A qualcuno è sicuramente capitato di non saper dire di no in alcune occasioni e di aver imparato di conseguenza che, se non possiamo o vogliamo fare qualcosa, dobbiamo semplicemente dirlo.

A volte però, non diventa più facile, anzi, sembra sempre più impossibile dire di no, anche quando ci si carica di troppi impegni.

E allora, sembra che dire di no, potrebbe essere sbagliato, un torto nei confronti di chi ci chiede qualcosa e rimane deluso, rovinando i rapporti.

Da una parte, rendersi utile è gratificante ma dall’altra, si diventa sempre più stanchi, stufi e senza più essere in grado di gestire il tempo come lo si desidera.

Crediamo che l’altro saprà quando non chiedere ma se non abbiamo mai detto di no, non mettiamo in condizione gli altri di capire e qualcuno certamente se ne approfitterà.

Saper dire “no”, è uno dei punti cardinali del saper essere assertivi e necessita una certa dose di autostima.

Infatti, quando si è in grado di dire questa parola magica, si acquista rispetto e si dimostra la capacità di saper mettere un confine tra sé e il mondo esterno.

E’ solo in presenza dell’autenticità di ciascuno che si possono stringere relazioni significative, in cui vi è stima e rispetto reciproco.

Voler essere utile agli altri è certamente una bella qualità, ma mettersi in secondo piano per far questo, dimostra una mancanza di amor proprio che è invece fondamentale per rendersi utile come lo si desidera.

E’ necessario un sano egoismo che ci permette di vivere con gli altri, sapendo dar voce ai propri bisogni, senza vergogna, paura o sensi di colpa.
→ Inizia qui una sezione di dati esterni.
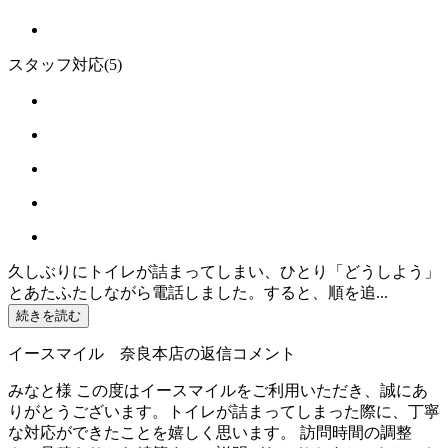
スタッフ対応
(5)
久しぶりにトイレが詰まってしまい、ひとり「どうしよう」
とあたふたしながら電話しました。すると、順を追...
続きを読む
イースマイル 奈良本店の返信コメント
みなと様 この度はイースマイルをご利用いただき、誠にあ
りがとうございます。トイレが詰まってしまった際に、丁寧
な対応ができたことを嬉しく思います。 訪問時間の調整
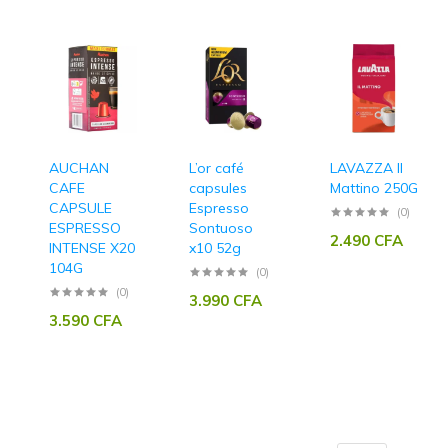
AUCHAN
L’or café
LAVAZZA Il
CAFE
capsules
Mattino 250G
CAPSULE
Espresso
(0)
ESPRESSO
Sontuoso
2.490
CFA
INTENSE X20
x10 52g
104G
(0)
(0)
3.990
CFA
3.590
CFA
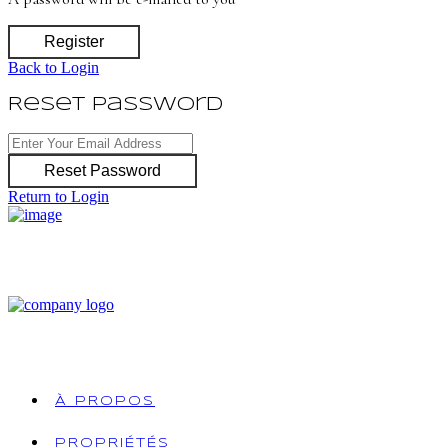
Register
Back to Login
Reset Password
Reset Password
Return to Login
À PROPOS
PROPRIÉTÉS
Imparare a dire di no, può essere un buon modo per iniziare a lavorare sulla vostra autostima e assertività. Ecco quindi alcuni spunti:

  • Iniziate a dire di no sulle piccole cose. Sarà un allenamento per le richieste che vi creano più difficoltà. Potrete vedere come reagisce l’altra persona e costatare che non succederà nulla di male. Se qualcuno vi facesse sentire in colpa, chiedetevi se questa persona non si stia approfittando di voi.

  • Dite di no con fermezza e senza cercare di inventare scuse. Più direte e più vi metterete in difficoltà. Anche dei semplici “mi dispiace, non posso” o “no, grazie”, andranno più che bene. Se la domanda successiva è “perché?”, non è necessario andare nel panico. La cosa più semplice che vi viene in mente, è la risposta giusta e se ne avete bisogno, preparatevi prima delle frasi adatte.

  • Iniziate a fare solo ciò che desiderate fare. Se rispetterete questa regola, i “no” verranno spontanei.

  • Rimandate la risposta. Se non riuscite a dire “no”, almeno non dite di si! Potreste rispondere “non lo so, devo pensarci” e prendendo tempo per riflettere, potrete decidere a mente lucida cosa VOLETE fare e dire di no, sarà più semplice.

  • Iniziate dicendo “No” e poi suggerite soluzioni alternative. Così, potrete accompagnare il rifiuto con un suggerimento per l’altro. Vi mostrerete comunque disponibili, seppur impossibilitati nel fare ciò che viene chiesto.

E voi? Avete sperimentato sulla vostra pelle l’importanza del saper dire di no? Avete altri suggerimenti a riguardo?